Aşağıdaki kayıtlardaki satırları, boş satırları atlayarak "Sıra" ve "Satır" sütunlarından oluşan bir Markdown tablosuna dönüştürün; resimleri cevaba almayın.

Çizilmiş veri görüntüleri
● ● ● ● ● ● ●
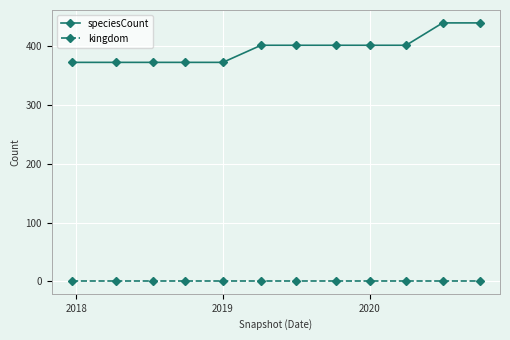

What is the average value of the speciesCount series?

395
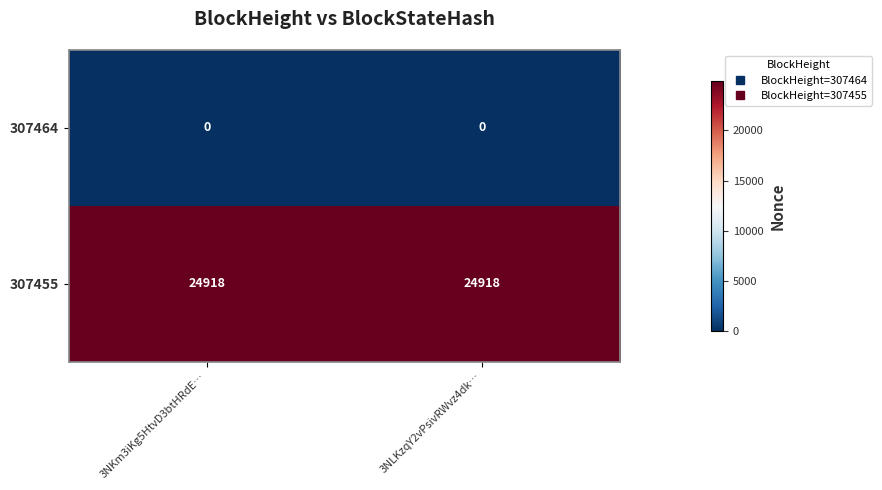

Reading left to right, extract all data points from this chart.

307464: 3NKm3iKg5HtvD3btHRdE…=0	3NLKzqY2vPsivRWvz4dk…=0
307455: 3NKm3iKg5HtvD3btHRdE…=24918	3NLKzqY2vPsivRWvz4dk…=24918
● ● ● ● ● ● ●
* [Tamamlanmış görev]
| Sıra | Satır |
|---|---|
| 1 | What is the average value of the speciesCount series? |
| 2 | 395 |
| 3 | Reading left to right, extract all data points from this chart. |
| 4 | 307464: 3NKm3iKg5HtvD3btHRdE…=0	3NLKzqY2vPsivRWvz4dk…=0 |
| 5 | 307455: 3NKm3iKg5HtvD3btHRdE…=24918	3NLKzqY2vPsivRWvz4dk…=24918 |